Even where a record seems odd, copy it exactly as it appears below.

Supplied material: Begin

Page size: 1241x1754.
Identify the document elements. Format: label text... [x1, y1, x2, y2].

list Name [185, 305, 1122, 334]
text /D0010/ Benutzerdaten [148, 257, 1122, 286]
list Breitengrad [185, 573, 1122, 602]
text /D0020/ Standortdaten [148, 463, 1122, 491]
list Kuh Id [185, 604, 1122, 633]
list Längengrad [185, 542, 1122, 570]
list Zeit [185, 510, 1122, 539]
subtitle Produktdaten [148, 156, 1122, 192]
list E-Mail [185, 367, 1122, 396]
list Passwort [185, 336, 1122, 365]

Supplied material: End

Reply to the task ▸
Page size: 1241x1754.
Identify the document elements. Format: label text... [x1, y1, x2, y2].

list Name [185, 305, 1122, 334]
text /D0010/ Benutzerdaten [148, 257, 1122, 286]
list Breitengrad [185, 573, 1122, 602]
text /D0020/ Standortdaten [148, 463, 1122, 491]
list Kuh Id [185, 604, 1122, 633]
list Längengrad [185, 542, 1122, 570]
list Zeit [185, 510, 1122, 539]
subtitle Produktdaten [148, 156, 1122, 192]
list E-Mail [185, 367, 1122, 396]
list Passwort [185, 336, 1122, 365]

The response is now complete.